Denial of Service bertujuan untuk mencegah pengguna yang sah untuk bisa mengakses sumberdaya jaringan (berupa layanan jaringan). Secara garis besar serangan yang dilakukan berupa :
- Bandwidth consumption, dimana jaringan sengaja dibanjiri dengan paket datasehingga pengguna tidak bisa mengakses layanan.
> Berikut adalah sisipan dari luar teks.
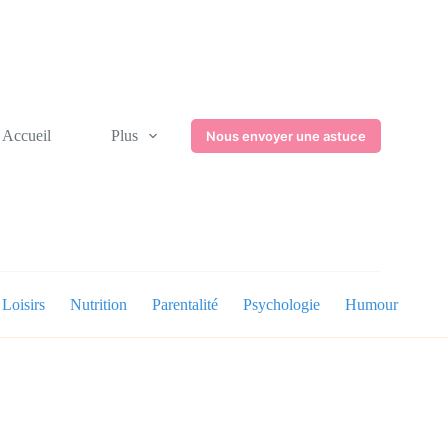
Accueil
Plus
Nous envoyer une astuce
Loisirs
Nutrition
Parentalité
Psychologie
Humour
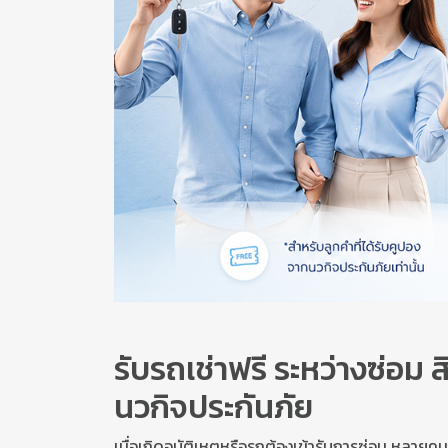
รับรถเช่าฟรี ระหว่างซ่อม 
นวกิจประกันภัย
เมื่อเกิดอุบัติเหตุหรือรถต้องเข้ารับการซ่อม หลายค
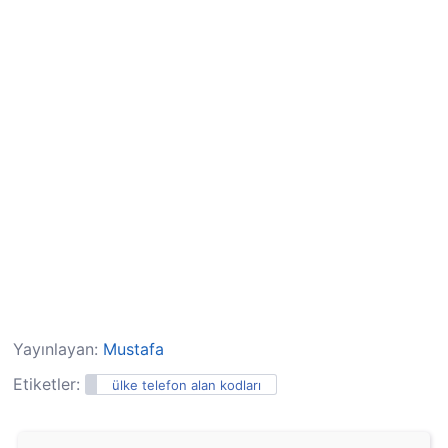
Yayınlayan:
Mustafa
Etiketler:
ülke telefon alan kodları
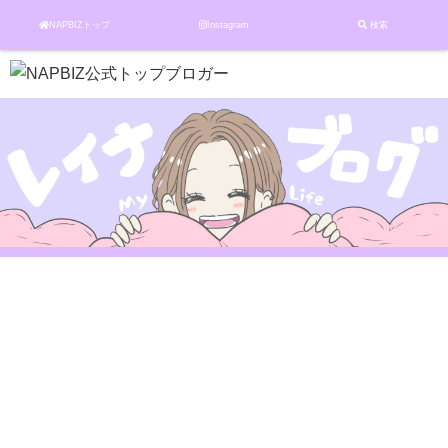
NAPBIZトップ
Instagram
検索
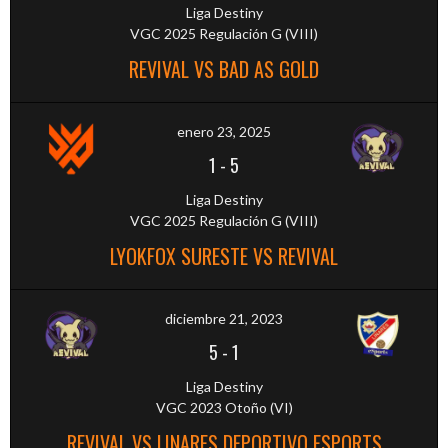
Liga Destiny
VGC 2025 Regulación G (VIII)
REVIVAL VS BAD AS GOLD
enero 23, 2025
1
-
5
Liga Destiny
VGC 2025 Regulación G (VIII)
LYOKFOX SURESTE VS REVIVAL
diciembre 21, 2023
5
-
1
Liga Destiny
VGC 2023 Otoño (VI)
REVIVAL VS LINARES DEPORTIVO ESPORTS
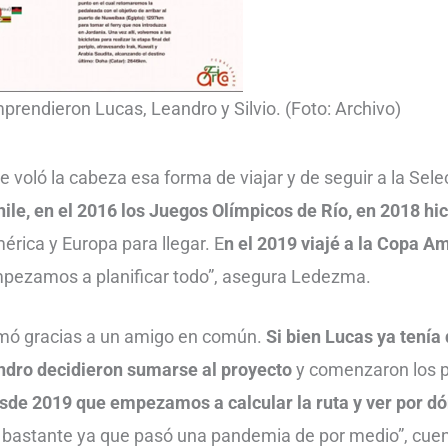
mprendieron Lucas, Leandro y Silvio. (Foto: Archivo)
 voló la cabeza esa forma de viajar y de seguir a la Sele
hile, en el 2016 los Juegos Olímpicos de Río, en 2018 hic
rica y Europa para llegar. E
n el 2019 viajé a la Copa Am
pezamos a planificar todo”, asegura Ledezma.
rmó gracias a un amigo en común.
Si bien Lucas ya tenía 
andro decidieron sumarse al proyecto
y comenzaron los p
sde 2019 que empezamos a calcular la ruta y ver por d
 bastante ya que pasó una pandemia de por medio”, cue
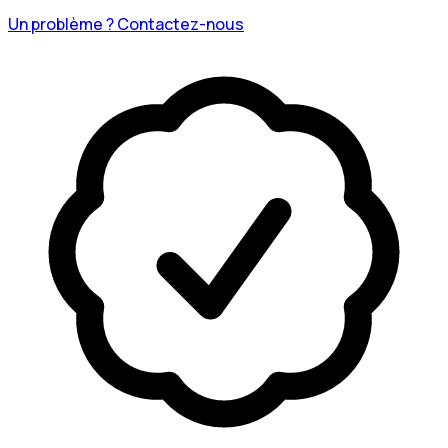
Un problème ? Contactez-nous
Hal ini dikarenakan server disibukan dengan paket data yang datang baik karena jumlahnya yang banyak, atau karena ukuran paket yang diterima sangat besar.
- SYN attack, memanfaatkan celah pada protokol TCP handshake dimana jaringan yang terhubung dengan server dibanjiri dengan paket TCP berupa SYN request, sehingga server akan merespon dengan ACK+SYN response pada alamat client yang telah di spoof. Hal ini mengakibatkan server akan membuka koneksi dengan client yang tidak akan pernah mengakhiri komunikasi sampai ketersediaan koneksi habis dan tidak bisa menerima permintaan lagi.
- DNS attack, dengan mengacaukan database sebuah DNS server sehingga user yang sah akan diarahkan ke jaringan yang sebenarnya tidak ada. Hal ini mengakibatkan server tidak bisa diakses dengan benar ketika user mengakses server menggunakan alamat domain.